Statute of Limitations
A law establishing the time limit within which a lawsuit must be brought is called a statute of limitation. Different types of cases have different statutes of limitation. Knowing which statute of limitation applies is critical, since if a lawsuit is not brought within the time limit that applies to the case, the right to sue and recover damages is forever lost. The statute of limitations for a personal injury lawsuit is usually relatively short, ranging from as brief as six months to up to two years in most cases, subject to a number of factors. It is critical that you contact an attorney immediately after suffering any injury so that the appropriate statute of limitations can be determined. You may have less than six months to file a Notice Of Claim from the date of the incident which led to your injuries. At Conway and Hess PLLC, we make sure to explore all aspects of your case as soon as possible to ensure that no claims are lost as a result of untimely action.
The Discovery Rule
Measuring the statute of limitations for a particular situation can be a complex issue. The time usually begins "to run" at the time the injury occurs. Under Virginia law, unlike in most states, a "right of action" does not occur until an injury is sustained, and not when the resulting damage is discovered. Va. Code § 8.01-230. An injury need not occur at the same time as the negligent act, but may arise later. The statute of limitations period begins to run when the injury occurs, not necessarily when the accident occurs.

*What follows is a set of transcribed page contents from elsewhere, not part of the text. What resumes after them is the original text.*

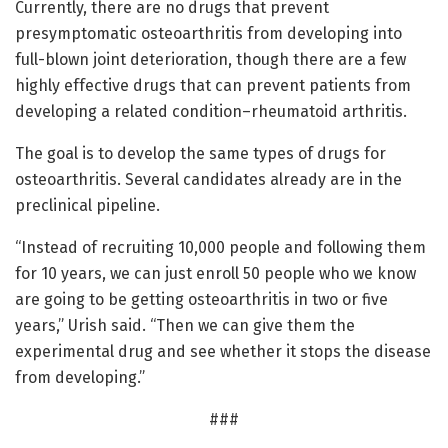
Currently, there are no drugs that prevent
presymptomatic osteoarthritis from developing into
full-blown joint deterioration, though there are a few
highly effective drugs that can prevent patients from
developing a related condition–rheumatoid arthritis.
The goal is to develop the same types of drugs for
osteoarthritis. Several candidates already are in the
preclinical pipeline.
“Instead of recruiting 10,000 people and following them
for 10 years, we can just enroll 50 people who we know
are going to be getting osteoarthritis in two or five
years,” Urish said. “Then we can give them the
experimental drug and see whether it stops the disease
from developing.”
###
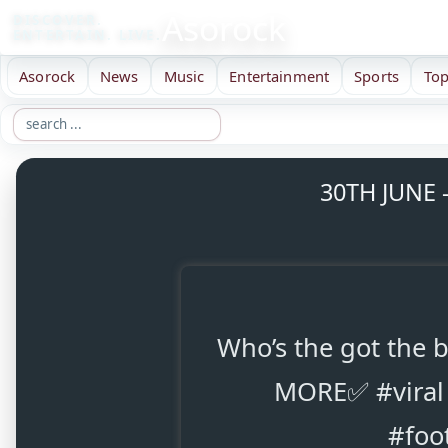
Asorock
DISCOVER.
ENTERTAIN. LIVE.
Asorock
News
Music
Entertainment
Sports
Top
30TH JUNE 
Who’s the got the
MORE✅ #viral 
#foo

Special rules apply in measuring the statute of limitations when a child is injured, in which case the time does not begin to run for an injury until the child reaches 18 years of age. These special rules may also apply to people who are mentally impaired or who leave the state for particular kinds of reasons such as for military service. Va. Code § 8.01-229. Of course, regardless of the possible availability of an exception, it is always beneficial to bring a lawsuit as soon as it is practical to do so, since the availability (and memory) of witnesses to an accident and related physical evidence is much greater shortly after an accident than after years have passed.